Hakim Ketua Ibrahim Palino kemudian meminta tanggapan Nurdin Abdullah soal keterangan Syamsul terhadap uang dolar dari kontraktor bernama Haji Momo. Uang itu diserahkan langsung oleh Syamsul ke Nurdin Abdullah di rumah jabatan.

"Pak Syamsul lapor di kantor uang itu disimpan di kamar. Saya kira agak keliru Syamsul yang mulia, mungkin dia lupa. Saya pas di kantor, ia lapor bahwa saya sudah simpan di kamar uang yang dari Momo," tutur Nurdin Abdullah.

Nurdin Abdullah mengaku kaget sebab ada pemberian dari Momo. "Kok Momo serahkan lagi ke kita. Itu kan pertanyaan saya. Masih ingat gak Syamsul," sambungnya.

Nurdin kukuh uang itu tidak diserahkan langsung ke dia. Menurut pengakuan Nurdin, Syamsul melaporkan jika menyimpan uang itu di kamar.

"Dia tidak serahkan langsung yang mulia. Dia lapor saya di kantor. Saya ingatkan pak Syamsul, saya ngeluh itu. Kenapa Haji Momo libatkan keluarga saya," ujarnya.

Namun Syamsul tetap pada pernyataannya dan mengaku uang itu diberikan langsung ke Nurdin Abdullah saat hendak ke kantor. Ia menyerahkannya di bagian ruang tamu, di kamar pribadi Nurdin Abdullah.

"Seingat saya sempat dipegang itu uang lalu disimpan dia simpan di meja," tandas Syamsul.

Diketahui, sidang kasus suap dan gratifikasi proyek infrastruktur yang menyeret nama Gubernur Sulsel Nurdin Abdullah kembali digelar, Kamis, 14 Oktober 2021.

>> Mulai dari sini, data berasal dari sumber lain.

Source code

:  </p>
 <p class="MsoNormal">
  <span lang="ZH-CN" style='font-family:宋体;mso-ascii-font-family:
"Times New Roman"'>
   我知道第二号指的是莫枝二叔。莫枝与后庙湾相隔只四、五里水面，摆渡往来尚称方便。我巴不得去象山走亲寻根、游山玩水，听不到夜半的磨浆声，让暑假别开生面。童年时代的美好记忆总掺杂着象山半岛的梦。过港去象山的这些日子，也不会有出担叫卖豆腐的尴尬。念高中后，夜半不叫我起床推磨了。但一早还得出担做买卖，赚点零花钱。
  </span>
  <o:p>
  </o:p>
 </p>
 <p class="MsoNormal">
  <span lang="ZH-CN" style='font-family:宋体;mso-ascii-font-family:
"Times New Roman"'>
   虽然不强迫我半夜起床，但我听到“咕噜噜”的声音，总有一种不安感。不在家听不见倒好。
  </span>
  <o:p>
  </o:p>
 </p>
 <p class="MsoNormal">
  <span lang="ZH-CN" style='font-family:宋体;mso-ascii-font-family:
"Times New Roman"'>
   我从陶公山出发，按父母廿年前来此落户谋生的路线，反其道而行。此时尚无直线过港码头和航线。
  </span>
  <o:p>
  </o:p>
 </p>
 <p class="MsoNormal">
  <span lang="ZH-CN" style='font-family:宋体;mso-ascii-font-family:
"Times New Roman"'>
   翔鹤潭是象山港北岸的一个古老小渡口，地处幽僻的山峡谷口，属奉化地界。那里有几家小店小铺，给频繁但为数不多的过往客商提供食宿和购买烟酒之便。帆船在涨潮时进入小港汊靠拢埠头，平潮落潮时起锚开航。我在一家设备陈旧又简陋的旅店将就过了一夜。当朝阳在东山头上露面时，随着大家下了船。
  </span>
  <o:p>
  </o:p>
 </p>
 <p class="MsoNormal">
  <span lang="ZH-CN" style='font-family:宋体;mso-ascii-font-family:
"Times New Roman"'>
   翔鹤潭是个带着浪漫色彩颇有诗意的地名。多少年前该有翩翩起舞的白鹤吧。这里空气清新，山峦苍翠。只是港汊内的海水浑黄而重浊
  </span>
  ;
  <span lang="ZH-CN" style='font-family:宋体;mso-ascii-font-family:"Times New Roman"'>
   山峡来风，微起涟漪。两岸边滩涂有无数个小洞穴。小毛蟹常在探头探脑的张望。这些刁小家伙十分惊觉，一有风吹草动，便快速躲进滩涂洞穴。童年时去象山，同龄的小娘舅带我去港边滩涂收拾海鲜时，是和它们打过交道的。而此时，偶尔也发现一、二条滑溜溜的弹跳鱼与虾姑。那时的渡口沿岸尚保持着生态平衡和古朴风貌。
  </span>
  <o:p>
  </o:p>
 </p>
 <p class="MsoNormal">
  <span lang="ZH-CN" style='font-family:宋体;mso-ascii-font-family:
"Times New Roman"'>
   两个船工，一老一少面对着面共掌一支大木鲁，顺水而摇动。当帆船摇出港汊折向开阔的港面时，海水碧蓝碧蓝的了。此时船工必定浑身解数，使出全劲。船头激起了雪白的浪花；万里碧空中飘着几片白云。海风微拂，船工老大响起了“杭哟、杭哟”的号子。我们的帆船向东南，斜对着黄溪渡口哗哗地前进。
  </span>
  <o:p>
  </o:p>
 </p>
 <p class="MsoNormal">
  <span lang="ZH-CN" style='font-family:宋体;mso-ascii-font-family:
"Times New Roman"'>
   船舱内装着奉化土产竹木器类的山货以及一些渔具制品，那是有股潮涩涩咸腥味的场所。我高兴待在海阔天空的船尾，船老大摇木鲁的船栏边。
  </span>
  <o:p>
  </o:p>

Pada sidang tersebut, jaksa penuntut umum menghadirkan enam orang saksi fakta diantaranya mantan ajudan Nurdin, Syamsul Bahri dan Salman Natsir, mantan kepala Biro Pengadaan Barang dan Jasa Sari Pudjiastuti, dan pegawai Bank Mandiri, Ardi, Miftahul Jannah dan Asriadi.